Now, almost two years after the pilot study began, more than 30 people are still meeting for classes behind the LSU Fieldhouse two to three times a week for either 60- or 90-minute sessions.

Instructor Thomas Yajun leads the group in the Chinese martial arts form believed to promote health and longevity and improve internal circulation. It has also been called a “moving meditation.” Participants employ slow, graceful, repetitive movements in a natural range of motion over their center of gravity.

In addition, some of the LSU study participants are undergoing a special infrared light therapy to determine whether it might show some of the same benefits.

Local neurologist Allen Proctor works with Li to review the study procedures. One other faculty member, a doctoral student, three undergraduate students and Yajun are also involved.

Thus far, the program has been conducted with the support of the college, but with little in the way of direct funding and at no cost to the participants. Li said he hopes to apply for funds to support the program and offer services to more peripheral neuropathy patients.

Guillot, a retired licensed practical nurse who lives in Baker, says her condition has improved though she still has some numbness.

“I’m not staggering as much.
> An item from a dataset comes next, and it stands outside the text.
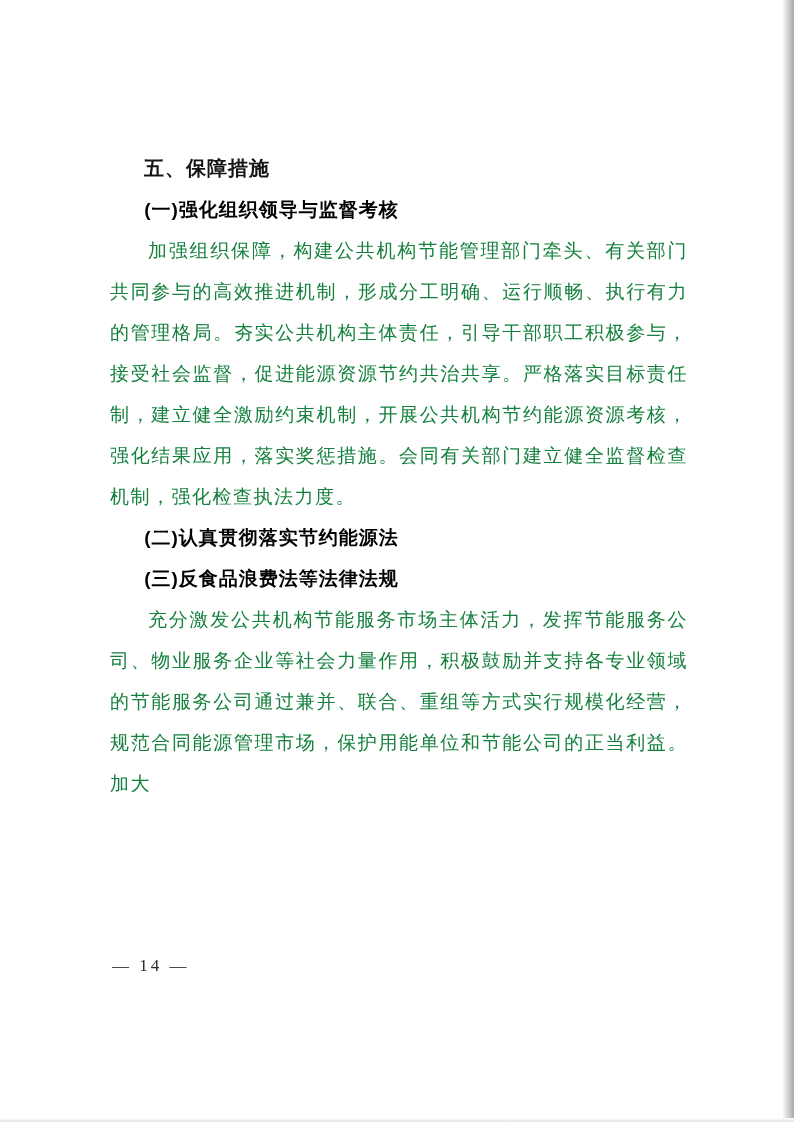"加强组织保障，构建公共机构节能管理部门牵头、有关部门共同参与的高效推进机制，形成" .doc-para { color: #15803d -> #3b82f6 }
I’m better able to control my balance. I don’t have to grab on to people, and I haven’t fallen since I started tai chi. I have more confidence about going out in public again. It (the class) has been a Godsend to me.”

Eighty-one-year-old Pat Dimeceli of Amite and her son, Darryl, travel three hours round-trip three times a week to participate in the class. She has some numbness in her feet, and her son, who was electrocuted, was diagnosed with peripheral neuropathy.

“My son had to use a cane before but he doesn’t now. He’s doing much better. So am I. I saw my cardiologist last week, and he said, ‘You look great. Whatever you’re doing, keep it up. It’s given me such a positive outlook. I wouldn’t give it (the class) up for the world,” Dimeceli said.

Dennis Edmon was diagnosed with peripheral neuropathy in 1998. “I heard about the tai chi class through Dr. Li and the support group. I didn’t think it would help, but I was willing to try anything.

“In a few weeks, I saw improvements in my balance. I still have some numbness, but I feel more sure of myself. I don’t stumble as much or fall anymore. Now, I schedule everything around tai chi. I attend classes religiously and only miss if I go out of town.”

There are many known causes of peripheral neuropathy, according to The Neuropathy Association. Treating the underlying condition can, in some cases, slow, stop or reverse the condition. Vitamin deficiencies can be corrected with supplements, and infections are treated with antibiotics. Toxic or drug-induced neuropathies are treated by removing the offending agent, and in diabetes (the most common known cause of neuropathy), close control of blood sugar helps slow the development of neuropathy.

In one-third of cases, there is no known cause and no cure, though treatment can help.

In some cases, treatment means relief of symptoms, such as pain, but what works for one patient may not work for another, and some of the medications can have undesirable side effects.